Overbeck is our typical manly man. He’s military, square-jawed, and traditionally handsome. He can hold his alcohol. His humour is cruel and joyless. He displays casual misogyny (referring to Randall and co-astronaut Julie Ford as “ladies”). His purpose in the mission seems to be some degree of personal glory, like a colonial explorer planting his flag in a new territory. Randall, on the other hand, is a dorky mummy’s boy with no discernible jawline (Williams once joked that a female celebrity had the roll of fat removed from her stomach and grafted to his neck). He can’t hold his liquor. He screams like a girl. He sings in a falsetto. He takes joy in nearly everything, pivoting his head like an overstimulated squirrel, and seems endlessly capable of making his own fun with only socks and a biro. But when Overbeck, at the end of his rope, jeopardises the mission for his own vainglory, it’s Randall who rushes out to save him, and what’s more sacrifices his own air supply to save the mission’s chimpanzee from suffocating. The film feminises Randall beautifully in the scene where he saves Commander Overbeck, who has been trapped under an overturned moon buggy: “They say that when a mother’s child is trapped, the rush of her adrenaline gives her the strength of twenty men. Hurry, commander, call me mommy. Call me mommy now. Say it like you love me. Mommy’s coming, little Billy! Live, child, live!” Randall’s femininity is also (literally in this scene) his strength, the same way that Steven Universe’s embrace of his feminine side gives him the empathy and emotional maturity that are his advantage over the people who just want to fight him. Steven Universe will happily drag up for pop song (“Haven’t You Noticed”), and Randall will bust out the Jiminy Cricket. It’s his beautiful falsetto rendition of “When You Wish Upon a Star” that first attracts Ford’s attention. She’s not wowed by Overbeck’s “frat-house” style of partying, but she is attracted to Randall’s sensitivity.

Randall on a staticky video screen.
“Mr. Wick, this is bad. I don’t think I’ve ever seen anything like this before. It reminds me of a French Canadian…[static]…a tennis racket stuck to the back of…[static]…bubbling out of my sister’s…[static]…Brazilian donkey. I don’t think I can make myself any clearer.”

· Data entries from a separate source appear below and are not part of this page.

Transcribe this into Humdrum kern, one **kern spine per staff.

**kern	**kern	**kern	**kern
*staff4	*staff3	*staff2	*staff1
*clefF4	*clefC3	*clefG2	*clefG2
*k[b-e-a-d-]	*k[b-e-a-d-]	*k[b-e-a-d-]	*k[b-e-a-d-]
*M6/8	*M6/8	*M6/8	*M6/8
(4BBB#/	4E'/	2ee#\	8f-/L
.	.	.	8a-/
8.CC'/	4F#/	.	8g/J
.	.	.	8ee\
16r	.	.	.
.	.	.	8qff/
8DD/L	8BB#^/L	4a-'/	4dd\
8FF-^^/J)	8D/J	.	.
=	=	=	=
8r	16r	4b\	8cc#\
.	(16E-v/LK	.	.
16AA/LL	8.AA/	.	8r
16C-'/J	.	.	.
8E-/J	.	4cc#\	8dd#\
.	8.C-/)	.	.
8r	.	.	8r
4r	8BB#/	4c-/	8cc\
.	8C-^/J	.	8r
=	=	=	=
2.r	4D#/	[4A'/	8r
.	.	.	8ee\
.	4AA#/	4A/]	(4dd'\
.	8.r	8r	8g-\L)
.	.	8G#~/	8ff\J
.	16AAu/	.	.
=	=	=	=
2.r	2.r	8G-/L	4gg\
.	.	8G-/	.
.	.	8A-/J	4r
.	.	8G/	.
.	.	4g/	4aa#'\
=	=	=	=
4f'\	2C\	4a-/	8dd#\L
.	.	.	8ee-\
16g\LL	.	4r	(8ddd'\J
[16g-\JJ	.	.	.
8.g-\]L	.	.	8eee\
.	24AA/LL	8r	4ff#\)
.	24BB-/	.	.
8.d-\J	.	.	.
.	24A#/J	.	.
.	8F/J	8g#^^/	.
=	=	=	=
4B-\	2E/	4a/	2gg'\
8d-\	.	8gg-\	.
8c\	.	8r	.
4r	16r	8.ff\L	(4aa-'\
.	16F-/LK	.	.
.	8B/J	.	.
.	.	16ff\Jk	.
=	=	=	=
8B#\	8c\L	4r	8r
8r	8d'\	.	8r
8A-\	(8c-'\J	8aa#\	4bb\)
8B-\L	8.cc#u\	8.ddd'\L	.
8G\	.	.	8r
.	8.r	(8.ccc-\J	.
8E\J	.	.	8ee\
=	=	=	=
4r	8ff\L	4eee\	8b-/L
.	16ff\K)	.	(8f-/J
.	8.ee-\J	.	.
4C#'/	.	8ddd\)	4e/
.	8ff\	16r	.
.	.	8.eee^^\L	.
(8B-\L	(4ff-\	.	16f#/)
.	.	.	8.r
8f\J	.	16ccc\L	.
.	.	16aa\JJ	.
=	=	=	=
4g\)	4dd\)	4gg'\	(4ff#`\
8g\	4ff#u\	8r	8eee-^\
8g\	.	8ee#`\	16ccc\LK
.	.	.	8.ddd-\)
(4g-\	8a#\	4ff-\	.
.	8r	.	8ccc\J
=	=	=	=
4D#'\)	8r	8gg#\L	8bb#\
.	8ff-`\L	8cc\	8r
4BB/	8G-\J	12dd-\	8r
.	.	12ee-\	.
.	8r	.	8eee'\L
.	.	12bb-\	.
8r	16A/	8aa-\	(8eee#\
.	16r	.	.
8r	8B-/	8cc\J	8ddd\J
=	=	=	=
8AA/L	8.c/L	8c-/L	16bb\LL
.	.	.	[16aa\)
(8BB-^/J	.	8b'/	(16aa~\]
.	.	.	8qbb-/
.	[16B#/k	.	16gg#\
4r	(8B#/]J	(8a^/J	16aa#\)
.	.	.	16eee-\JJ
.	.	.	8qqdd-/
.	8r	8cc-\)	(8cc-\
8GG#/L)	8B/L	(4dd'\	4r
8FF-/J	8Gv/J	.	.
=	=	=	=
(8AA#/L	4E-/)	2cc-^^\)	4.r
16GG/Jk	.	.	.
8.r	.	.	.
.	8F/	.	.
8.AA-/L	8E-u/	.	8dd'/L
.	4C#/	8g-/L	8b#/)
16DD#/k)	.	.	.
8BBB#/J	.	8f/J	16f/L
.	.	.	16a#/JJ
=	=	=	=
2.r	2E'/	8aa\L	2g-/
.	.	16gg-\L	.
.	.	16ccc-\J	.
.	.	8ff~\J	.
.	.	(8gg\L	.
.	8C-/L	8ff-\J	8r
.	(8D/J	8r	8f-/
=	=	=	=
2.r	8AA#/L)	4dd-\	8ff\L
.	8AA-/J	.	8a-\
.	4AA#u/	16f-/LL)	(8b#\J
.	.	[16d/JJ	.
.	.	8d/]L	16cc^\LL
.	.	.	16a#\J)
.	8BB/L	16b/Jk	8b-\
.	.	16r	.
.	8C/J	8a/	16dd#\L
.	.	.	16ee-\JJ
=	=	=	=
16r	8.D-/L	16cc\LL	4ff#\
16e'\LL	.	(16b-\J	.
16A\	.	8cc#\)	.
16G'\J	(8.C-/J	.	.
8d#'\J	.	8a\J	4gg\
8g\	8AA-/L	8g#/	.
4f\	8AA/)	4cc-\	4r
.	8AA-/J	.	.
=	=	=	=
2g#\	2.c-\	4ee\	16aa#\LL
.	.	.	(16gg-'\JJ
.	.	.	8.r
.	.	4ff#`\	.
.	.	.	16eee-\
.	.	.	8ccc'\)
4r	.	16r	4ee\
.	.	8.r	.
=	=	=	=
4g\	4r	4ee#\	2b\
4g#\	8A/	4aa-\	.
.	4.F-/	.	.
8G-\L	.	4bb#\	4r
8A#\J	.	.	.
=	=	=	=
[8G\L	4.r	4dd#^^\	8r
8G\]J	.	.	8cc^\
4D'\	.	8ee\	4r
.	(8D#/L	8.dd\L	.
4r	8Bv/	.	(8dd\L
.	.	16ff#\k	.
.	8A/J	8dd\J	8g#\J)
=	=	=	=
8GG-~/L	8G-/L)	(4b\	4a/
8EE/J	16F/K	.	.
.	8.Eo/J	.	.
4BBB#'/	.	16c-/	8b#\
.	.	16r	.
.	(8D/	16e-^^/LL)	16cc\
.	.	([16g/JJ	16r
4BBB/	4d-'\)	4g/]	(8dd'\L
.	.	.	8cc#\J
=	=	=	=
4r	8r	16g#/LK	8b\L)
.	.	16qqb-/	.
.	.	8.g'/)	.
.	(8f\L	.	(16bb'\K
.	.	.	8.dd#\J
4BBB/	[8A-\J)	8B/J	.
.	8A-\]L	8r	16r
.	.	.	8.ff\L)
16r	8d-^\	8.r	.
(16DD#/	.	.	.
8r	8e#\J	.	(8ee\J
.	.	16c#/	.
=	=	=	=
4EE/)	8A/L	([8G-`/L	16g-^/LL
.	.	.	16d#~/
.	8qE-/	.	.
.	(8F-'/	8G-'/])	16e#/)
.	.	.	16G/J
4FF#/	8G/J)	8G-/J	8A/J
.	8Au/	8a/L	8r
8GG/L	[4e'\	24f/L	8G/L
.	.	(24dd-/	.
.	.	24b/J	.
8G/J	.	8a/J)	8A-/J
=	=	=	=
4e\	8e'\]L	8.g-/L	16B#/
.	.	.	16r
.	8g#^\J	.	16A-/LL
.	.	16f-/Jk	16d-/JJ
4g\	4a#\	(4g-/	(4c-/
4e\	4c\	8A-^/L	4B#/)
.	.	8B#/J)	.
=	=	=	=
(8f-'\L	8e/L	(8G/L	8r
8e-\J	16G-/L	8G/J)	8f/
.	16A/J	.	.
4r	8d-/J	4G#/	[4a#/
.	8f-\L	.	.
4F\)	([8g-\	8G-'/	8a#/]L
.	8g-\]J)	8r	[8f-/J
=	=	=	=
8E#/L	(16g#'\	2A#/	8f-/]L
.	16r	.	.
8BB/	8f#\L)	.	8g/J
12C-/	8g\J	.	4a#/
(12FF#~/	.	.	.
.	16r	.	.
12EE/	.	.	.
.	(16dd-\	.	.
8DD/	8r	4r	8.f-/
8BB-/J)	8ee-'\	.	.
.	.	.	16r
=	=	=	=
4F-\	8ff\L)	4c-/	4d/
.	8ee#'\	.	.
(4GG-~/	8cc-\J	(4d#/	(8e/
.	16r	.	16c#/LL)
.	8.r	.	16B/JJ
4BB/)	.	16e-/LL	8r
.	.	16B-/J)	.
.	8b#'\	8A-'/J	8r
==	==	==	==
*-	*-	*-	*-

Running parallel to the storyline between Randall and Overbeck is the tense working relationship between two NASA co-ordinators, Paul Wick and Bud Nesbitt. Wick is the co-ordinator of the current mission, while Nesbitt has been sidelined for years because of his role in the Apollo 13 accident (“Oh sure it was [an accident], just like the captain of the Exxon Valdez didn’t see Alaska floating there right in front of him.”) Here we get the same juxtaposition of arrogance opposite humility and honour. Nesbitt takes responsibility for Apollo 13 because it was his call, even though it was really Wick who insisted there was nothing to worry about. Now on the Mars mission Wick refuses to listen to anyone else and has eyes only for his own reputation. It’s Nesbitt taking responsibility and working with the astronauts that winds up saving the mission.

A painting of Randall as God on the ceiling of the Sistine Chapel.
“Turns out Ulysses is one of those rare genius painting monkeys.”

Am I reading too much into a movie that is largely carried by Harland Williams making stupid noises with his lips? The way Randall and Nesbitt are characterised as effeminate or failures in contrast to the big dick energy of Overbeck and Wick says it all. Our villain here isn’t power-hungry, dangerous, and threatening like Scar from The Lion King or camp and witchy like Ursula from The Little Mermaid. What’s cast as negative in RocketMan are arrogance, selfishness, and casual cruelty; the inflexible adherence to traditionally masculine values; and the rejection of other modes of masculinity. That’s why I keep rewatching this movie. That and the stupid noises.